### Data entries:
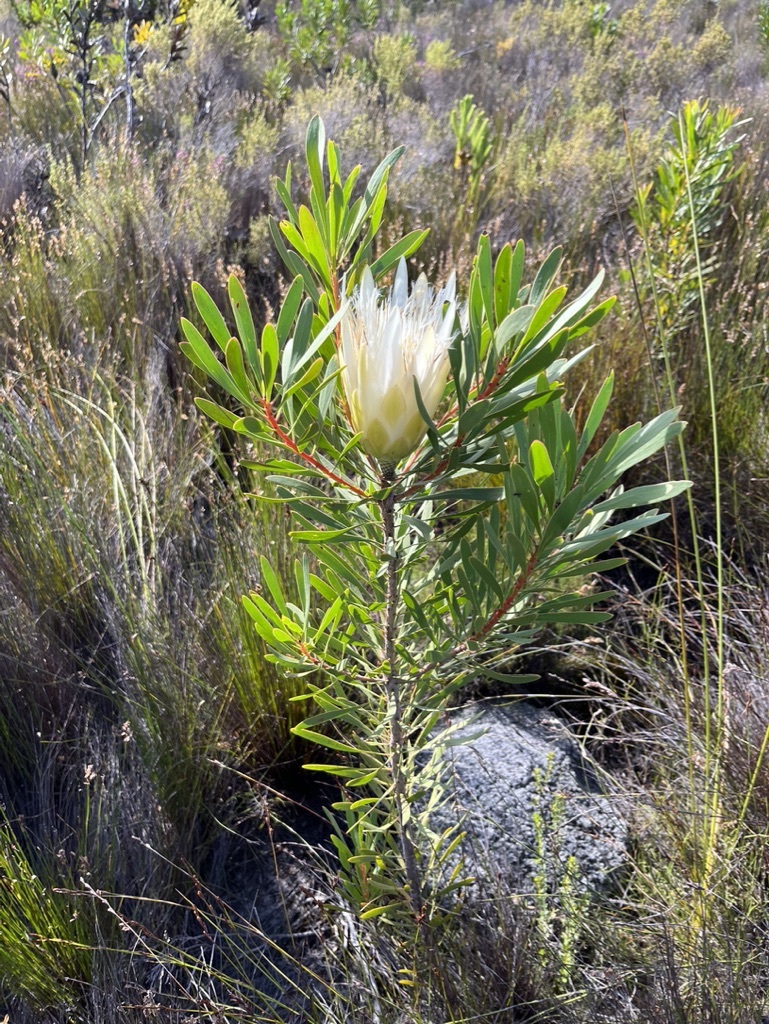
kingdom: Plantae
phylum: Tracheophyta
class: Magnoliopsida
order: Proteales
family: Proteaceae
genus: Protea
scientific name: Protea repens
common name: Sugarbush
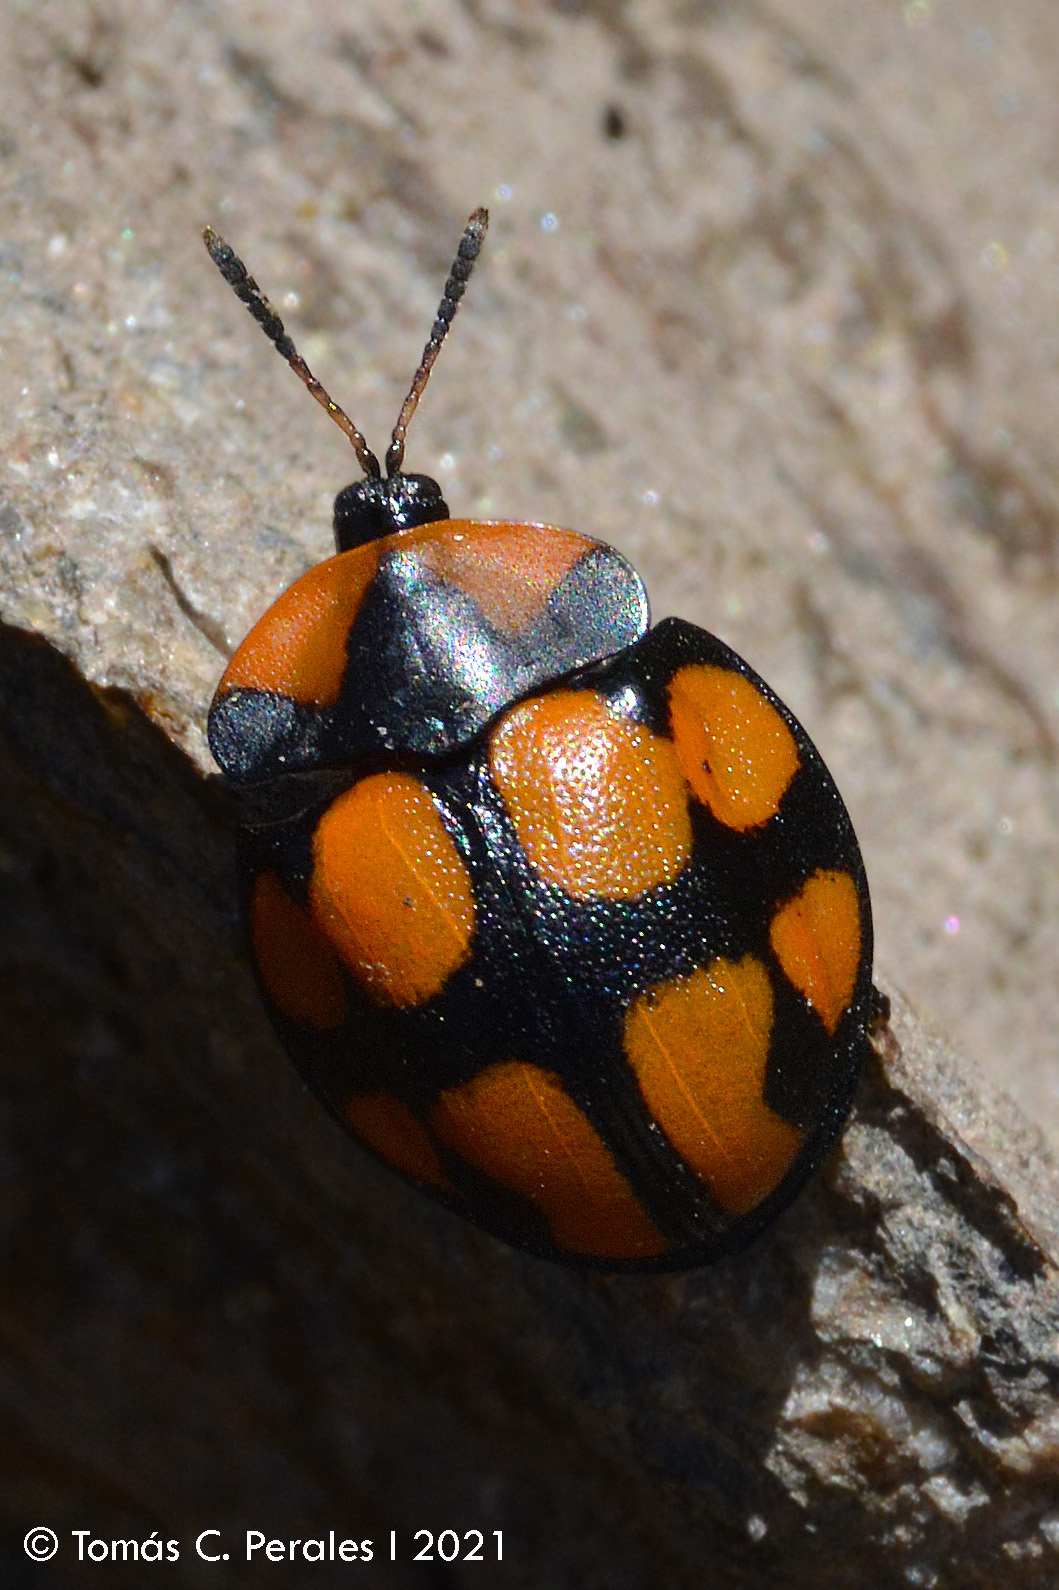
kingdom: Animalia
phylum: Arthropoda
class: Insecta
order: Coleoptera
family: Chrysomelidae
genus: Botanochara
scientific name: Botanochara octoplagiata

### Directions:
Return all of the lines above word for word, leaving out the pictures.

### The response:
kingdom: Plantae
phylum: Tracheophyta
class: Magnoliopsida
order: Proteales
family: Proteaceae
genus: Protea
scientific name: Protea repens
common name: Sugarbush
kingdom: Animalia
phylum: Arthropoda
class: Insecta
order: Coleoptera
family: Chrysomelidae
genus: Botanochara
scientific name: Botanochara octoplagiata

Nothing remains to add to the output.